- RECORDS FOR PROCESSING
■ ■ ■ ■ ■ ■ ■

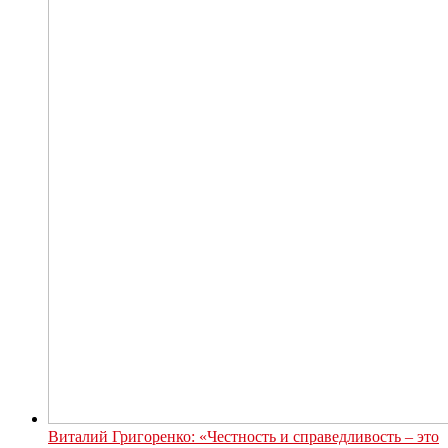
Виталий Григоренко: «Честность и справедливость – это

■ ■ ■ ■ ■ ■ ■

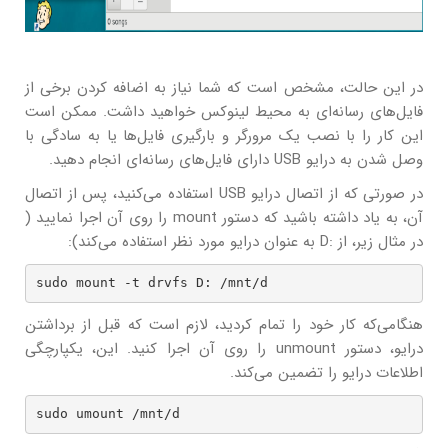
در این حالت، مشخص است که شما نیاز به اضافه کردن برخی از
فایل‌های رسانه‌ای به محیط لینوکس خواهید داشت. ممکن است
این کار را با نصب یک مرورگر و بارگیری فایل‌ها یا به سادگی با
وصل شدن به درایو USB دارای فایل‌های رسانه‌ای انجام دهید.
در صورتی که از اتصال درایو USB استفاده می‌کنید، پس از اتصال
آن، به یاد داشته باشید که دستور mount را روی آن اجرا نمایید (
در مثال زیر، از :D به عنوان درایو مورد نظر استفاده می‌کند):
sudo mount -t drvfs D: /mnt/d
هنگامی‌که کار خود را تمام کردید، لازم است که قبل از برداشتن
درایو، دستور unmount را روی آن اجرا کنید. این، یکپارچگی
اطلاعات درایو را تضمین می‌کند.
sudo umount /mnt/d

■ ■ ■ ■ ■ ■ ■

Reproduce word for word the lines from the one containing "در این حالت،" through the one containing "sudo mount -t drvfs D: /mnt/d", including both of those lines.

- ANSWER
در این حالت، مشخص است که شما نیاز به اضافه کردن برخی از
فایل‌های رسانه‌ای به محیط لینوکس خواهید داشت. ممکن است
این کار را با نصب یک مرورگر و بارگیری فایل‌ها یا به سادگی با
وصل شدن به درایو USB دارای فایل‌های رسانه‌ای انجام دهید.
در صورتی که از اتصال درایو USB استفاده می‌کنید، پس از اتصال
آن، به یاد داشته باشید که دستور mount را روی آن اجرا نمایید (
در مثال زیر، از :D به عنوان درایو مورد نظر استفاده می‌کند):
sudo mount -t drvfs D: /mnt/d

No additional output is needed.